Credential tagging for Orchestration activities

Credential tagging gives an administrator more control over the credentials used in Orchestration activities.

This is useful when an activity requires specific credentials to perform a task. You can use a credential tag to assign individual credentials to any activity in a Orchestration workflow or assign different credentials to each occurrence of the same activity type in an Orchestration workflow.

Credential tagging interacts with credential affinity to determine which credentials should be used for an Orchestration activity.

How credential tagging works

A business rule called Insert Discovery Affinity (renamed from Insert Credential Affinity in the Geneva release) runs when a record is inserted into the ECC Queue.
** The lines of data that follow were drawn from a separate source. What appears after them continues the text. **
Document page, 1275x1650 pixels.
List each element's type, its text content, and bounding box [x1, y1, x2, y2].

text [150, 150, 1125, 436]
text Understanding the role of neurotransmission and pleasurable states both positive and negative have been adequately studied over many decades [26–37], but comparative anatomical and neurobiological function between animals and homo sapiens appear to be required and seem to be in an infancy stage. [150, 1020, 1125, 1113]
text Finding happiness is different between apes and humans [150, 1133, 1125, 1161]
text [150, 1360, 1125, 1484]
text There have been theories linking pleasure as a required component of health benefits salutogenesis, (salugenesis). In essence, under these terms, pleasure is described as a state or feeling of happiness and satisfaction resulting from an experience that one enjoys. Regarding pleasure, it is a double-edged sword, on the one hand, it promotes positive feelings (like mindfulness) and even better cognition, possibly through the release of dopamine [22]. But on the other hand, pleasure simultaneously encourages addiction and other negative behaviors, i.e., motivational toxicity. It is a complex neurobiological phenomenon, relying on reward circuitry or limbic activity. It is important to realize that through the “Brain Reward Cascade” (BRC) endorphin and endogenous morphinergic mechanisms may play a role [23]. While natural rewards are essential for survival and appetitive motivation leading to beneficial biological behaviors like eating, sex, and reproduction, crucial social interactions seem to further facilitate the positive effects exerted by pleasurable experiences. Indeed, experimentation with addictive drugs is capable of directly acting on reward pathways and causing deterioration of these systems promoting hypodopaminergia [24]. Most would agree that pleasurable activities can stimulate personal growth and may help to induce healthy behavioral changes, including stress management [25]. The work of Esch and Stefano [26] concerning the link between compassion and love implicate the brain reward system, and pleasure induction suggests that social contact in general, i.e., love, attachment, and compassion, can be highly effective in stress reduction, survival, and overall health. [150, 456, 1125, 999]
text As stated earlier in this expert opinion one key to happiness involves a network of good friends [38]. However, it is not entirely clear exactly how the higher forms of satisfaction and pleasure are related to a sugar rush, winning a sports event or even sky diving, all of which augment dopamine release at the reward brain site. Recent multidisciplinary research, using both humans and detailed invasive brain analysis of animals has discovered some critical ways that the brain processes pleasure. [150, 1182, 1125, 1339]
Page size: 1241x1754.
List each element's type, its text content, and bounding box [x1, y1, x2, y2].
This rule determines whether a credential affinity exists for the device and identifies the proper credential_id (the sys_id of the record in the Credentials [discovery_credentials] table) to use in the generated probe. When the platform encounters an affinity with a credential tag value defined (credential_tag in the business rule), the business rule determines if the credential referenced by the affinity has the specified tag. If it does, the business rule selects the credential_id of the tagged credential and passes that value to the probe. If the credential does not have the specified tag, any other affinities that exist for the target system will be checked. If no affinity references an appropriately tagged credential, the MID Server iterates through the Credentials [discovery_credentials] table and selects the credential with the appropriate tag. The MID Server then creates a new affinity for this credential.
Figure 1. Orchestration credential tagging logic